## Задания
**1)** Выпишите из текста для чтения ниже четыре слова, которыми в строках «Все в них благостно и свято, / Все тревожно и светло» описаны мир и вечность.
**2)** Продолжите текст для чтения ниже, начав сразу после его последнего предложения.

## Текст для чтения
------------------------------------

Полюбил я мир и вечность,
Как родительский очаг.
Все в них благостно и свято,
Все тревожно и светло.
Плещет алый мак заката
На озерное стекло.
И невольно в море хлеба
Рвется образ с языка:
Отелившееся небо
Лижет красного телка.
Вот оно: небо - корова; хлеб, урожай - телок; небо родит урожай, правда высшая воплощается в урожае. Но Есенин сам покамест относится к этой формуле всего лишь как к образу, как к поэтической метафоре, нечаянно сорвавшейся с языка. Он еще сам не знает, что тут заключена его основная религиозная и общественная концепция. Но впоследствии мы увидим, как и под какими влияниями этот образ у него развился и что стал значить.

------------------------------------

## Извлечённые данные
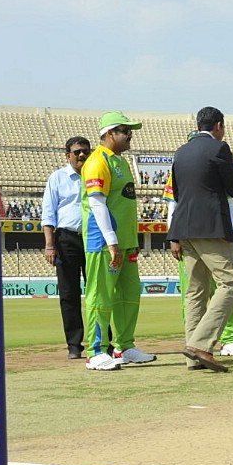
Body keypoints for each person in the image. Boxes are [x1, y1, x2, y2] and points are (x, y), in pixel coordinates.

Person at [167, 107, 233, 373]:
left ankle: (192, 356)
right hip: (211, 227)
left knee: (195, 292)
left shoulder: (181, 152)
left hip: (184, 227)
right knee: (230, 283)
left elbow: (177, 193)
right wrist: (232, 164)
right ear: (219, 126)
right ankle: (201, 345)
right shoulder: (219, 149)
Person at [81, 111, 156, 370]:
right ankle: (95, 351)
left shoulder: (120, 162)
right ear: (110, 133)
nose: (129, 134)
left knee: (129, 294)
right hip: (103, 243)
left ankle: (125, 346)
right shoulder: (97, 162)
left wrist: (127, 241)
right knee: (100, 296)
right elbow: (97, 203)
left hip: (126, 242)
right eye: (125, 130)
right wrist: (111, 240)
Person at [42, 136, 93, 359]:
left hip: (93, 237)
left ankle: (103, 341)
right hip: (66, 239)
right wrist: (50, 245)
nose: (81, 155)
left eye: (85, 151)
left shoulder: (96, 175)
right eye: (77, 152)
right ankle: (74, 344)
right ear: (67, 155)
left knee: (98, 292)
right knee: (69, 294)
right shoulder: (57, 178)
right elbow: (48, 213)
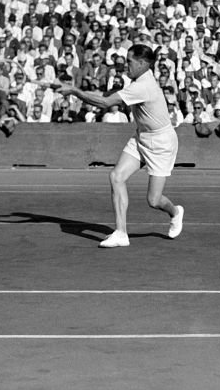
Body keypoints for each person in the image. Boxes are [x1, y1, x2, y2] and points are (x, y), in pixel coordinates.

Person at [58, 44, 183, 247]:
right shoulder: (138, 80)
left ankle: (175, 212)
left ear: (142, 63)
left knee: (153, 200)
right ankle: (121, 232)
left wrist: (74, 90)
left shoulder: (143, 86)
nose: (126, 65)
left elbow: (105, 103)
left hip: (161, 143)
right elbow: (107, 96)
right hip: (141, 137)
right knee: (116, 176)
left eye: (130, 62)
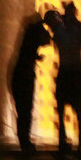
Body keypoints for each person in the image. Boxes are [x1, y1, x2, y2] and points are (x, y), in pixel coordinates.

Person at [45, 1, 81, 152]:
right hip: (70, 68)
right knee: (67, 107)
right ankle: (70, 139)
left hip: (69, 68)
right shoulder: (66, 28)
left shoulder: (68, 28)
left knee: (74, 107)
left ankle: (75, 138)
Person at [9, 12, 51, 151]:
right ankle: (24, 141)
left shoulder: (28, 34)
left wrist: (36, 57)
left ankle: (24, 139)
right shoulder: (33, 32)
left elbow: (29, 50)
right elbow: (46, 40)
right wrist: (47, 25)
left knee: (24, 110)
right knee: (25, 109)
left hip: (21, 74)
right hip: (24, 75)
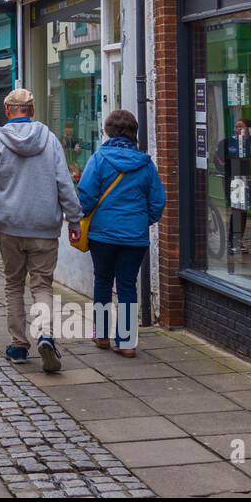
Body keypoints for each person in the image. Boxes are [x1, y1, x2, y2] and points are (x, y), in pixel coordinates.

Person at [0, 88, 82, 373]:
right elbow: (64, 184)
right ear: (32, 110)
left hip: (10, 226)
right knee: (42, 285)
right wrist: (74, 220)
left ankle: (19, 345)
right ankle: (45, 333)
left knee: (13, 284)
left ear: (8, 111)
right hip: (45, 226)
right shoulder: (50, 140)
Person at [78, 110, 166, 358]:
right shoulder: (146, 164)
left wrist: (82, 216)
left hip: (102, 234)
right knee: (127, 284)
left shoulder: (99, 159)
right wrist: (141, 221)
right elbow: (157, 202)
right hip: (134, 236)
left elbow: (86, 195)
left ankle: (102, 334)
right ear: (133, 133)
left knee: (103, 280)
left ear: (108, 131)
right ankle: (126, 341)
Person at [214, 117, 251, 256]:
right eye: (236, 127)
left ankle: (237, 241)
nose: (237, 129)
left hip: (247, 180)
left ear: (249, 129)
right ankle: (234, 241)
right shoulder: (226, 143)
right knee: (237, 210)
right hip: (234, 182)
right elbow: (218, 161)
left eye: (241, 127)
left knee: (242, 212)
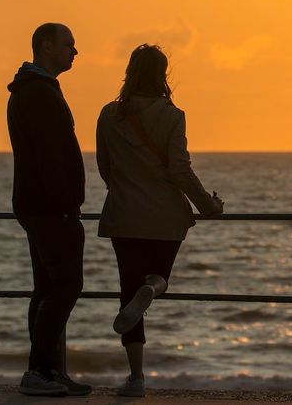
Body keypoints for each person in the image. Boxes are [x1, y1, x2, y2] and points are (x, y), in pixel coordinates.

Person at [96, 44, 224, 397]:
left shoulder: (109, 115)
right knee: (158, 278)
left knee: (127, 293)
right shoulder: (172, 115)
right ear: (163, 75)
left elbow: (104, 167)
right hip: (165, 215)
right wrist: (207, 206)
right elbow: (180, 169)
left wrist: (125, 189)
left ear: (129, 72)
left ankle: (136, 378)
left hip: (124, 214)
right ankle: (152, 290)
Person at [6, 22, 92, 396]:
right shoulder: (38, 94)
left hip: (37, 204)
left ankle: (46, 369)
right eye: (68, 45)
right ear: (46, 47)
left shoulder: (34, 90)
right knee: (66, 284)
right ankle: (39, 370)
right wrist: (64, 205)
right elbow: (48, 157)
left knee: (46, 287)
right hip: (49, 207)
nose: (75, 51)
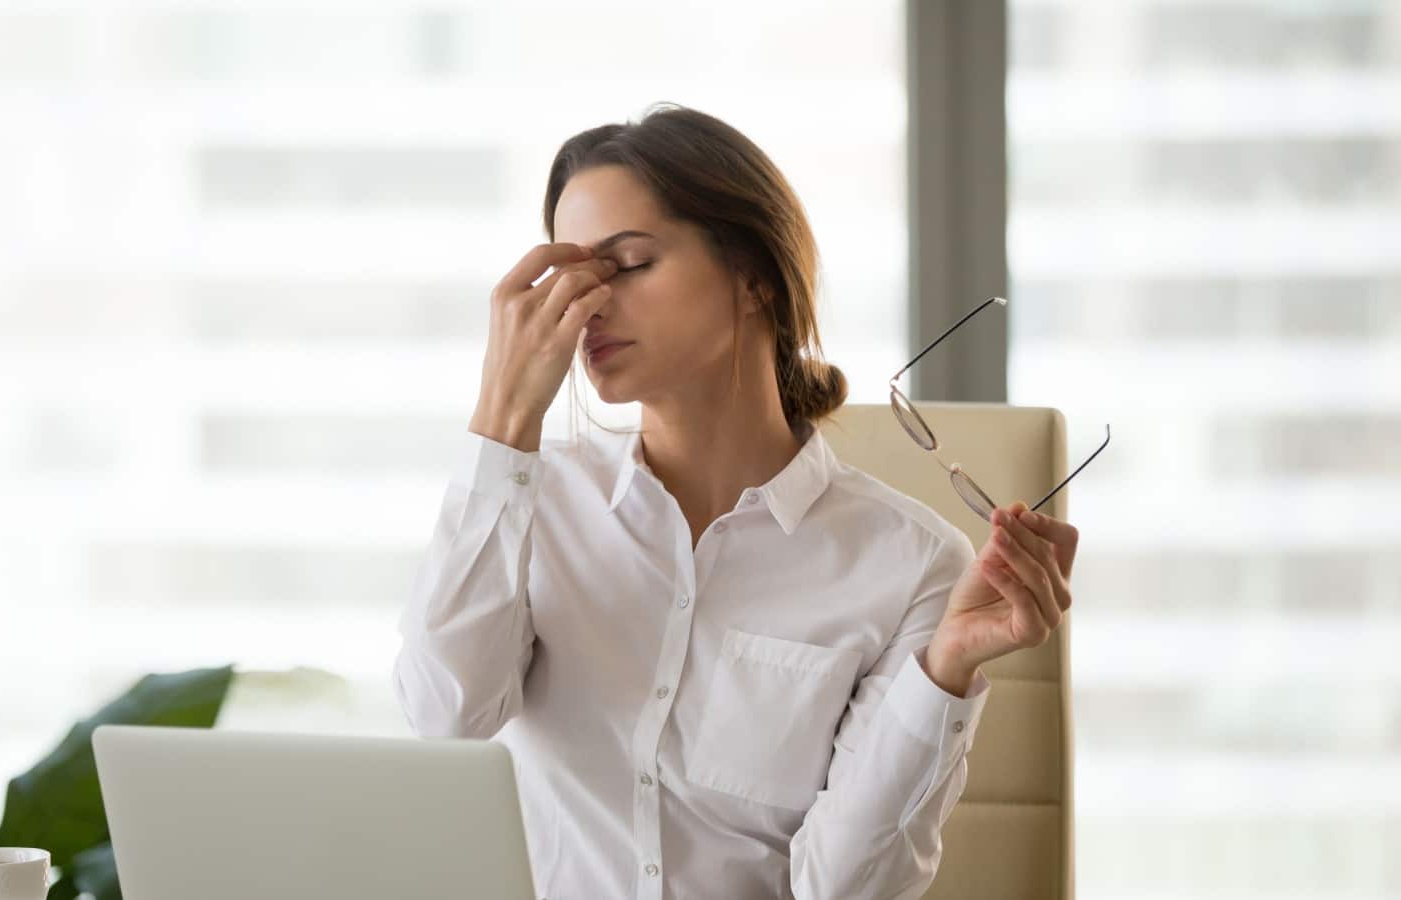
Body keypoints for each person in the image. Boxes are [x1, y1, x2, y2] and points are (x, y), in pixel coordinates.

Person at [391, 103, 1078, 900]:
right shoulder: (524, 502)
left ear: (754, 276)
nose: (587, 309)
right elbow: (447, 719)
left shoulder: (912, 563)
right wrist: (503, 421)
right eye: (571, 278)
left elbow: (844, 889)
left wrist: (943, 674)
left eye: (628, 265)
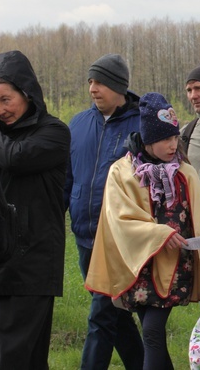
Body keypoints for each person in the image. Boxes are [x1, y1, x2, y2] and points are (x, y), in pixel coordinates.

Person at [84, 92, 200, 370]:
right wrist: (159, 234)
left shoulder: (184, 171)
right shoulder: (123, 172)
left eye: (174, 138)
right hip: (138, 265)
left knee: (153, 333)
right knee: (151, 334)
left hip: (172, 267)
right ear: (148, 140)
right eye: (165, 140)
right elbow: (119, 218)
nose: (172, 145)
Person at [65, 53, 145, 370]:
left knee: (101, 314)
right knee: (117, 315)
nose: (93, 89)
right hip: (85, 235)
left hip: (120, 240)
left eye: (99, 82)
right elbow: (68, 177)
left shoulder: (141, 127)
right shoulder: (79, 124)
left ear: (118, 86)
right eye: (90, 82)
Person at [0, 50, 71, 369]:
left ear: (27, 93)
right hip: (2, 261)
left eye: (5, 100)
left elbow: (16, 158)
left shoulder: (54, 133)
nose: (0, 110)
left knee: (14, 358)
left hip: (32, 264)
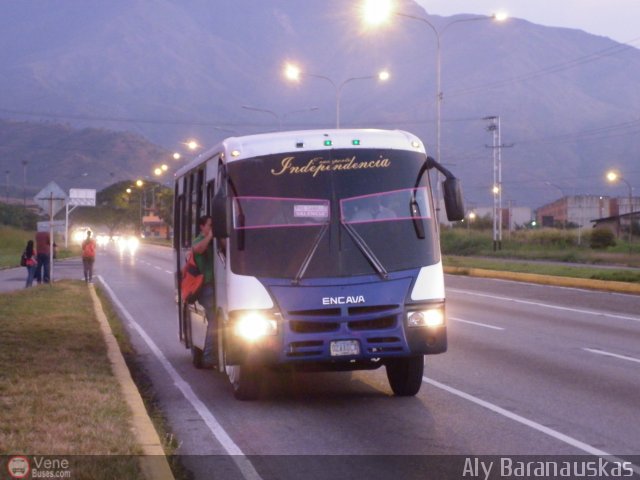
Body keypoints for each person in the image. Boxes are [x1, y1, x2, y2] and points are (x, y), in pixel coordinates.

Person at [192, 215, 216, 367]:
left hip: (213, 286)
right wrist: (211, 235)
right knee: (215, 321)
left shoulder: (212, 242)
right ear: (202, 227)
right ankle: (208, 357)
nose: (211, 227)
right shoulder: (198, 241)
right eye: (209, 225)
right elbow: (199, 249)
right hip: (205, 288)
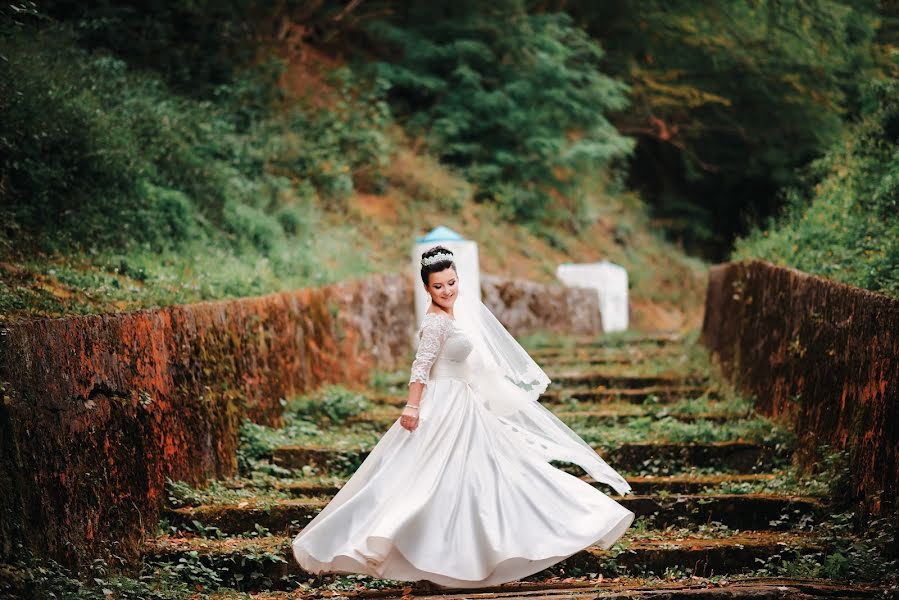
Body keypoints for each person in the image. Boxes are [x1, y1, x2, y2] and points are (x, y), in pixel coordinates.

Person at [292, 245, 635, 589]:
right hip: (442, 406)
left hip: (464, 404)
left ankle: (478, 551)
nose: (447, 291)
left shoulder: (454, 316)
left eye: (451, 282)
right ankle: (414, 546)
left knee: (484, 474)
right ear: (426, 288)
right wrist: (412, 407)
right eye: (438, 286)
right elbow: (421, 368)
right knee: (427, 478)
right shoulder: (436, 322)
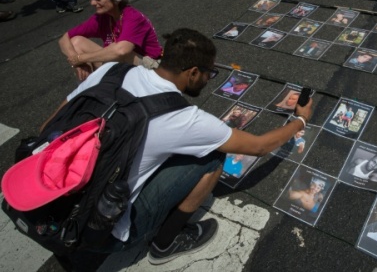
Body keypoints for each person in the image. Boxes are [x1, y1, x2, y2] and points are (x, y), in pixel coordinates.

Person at [45, 28, 314, 267]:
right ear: (193, 72)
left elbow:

------------------------------------

## Ответы по порядку
**1)** благостно, свято, тревожно, светло

**2)**
***
В конце 1912 года, в Москве, стал ко мне хаживать некий X.1 Называл он себя крестьянским поэтом; был красив, чернобров, статен; старательно окал, любил побеседовать о разных там яровых и озимых. Держался он добрым молодцем, Бовой-королевичем. Уверял, разумеется, что нигде не учился. От С.В. Киссина (Муни), покойного моего друга, я знал, что X в одно время с ним был не то студентом, не то вольнослушателем на юридическом факультете. Стихи он писал недурно, гладко, но в том псевдорусском стиле, до которого я не охотник.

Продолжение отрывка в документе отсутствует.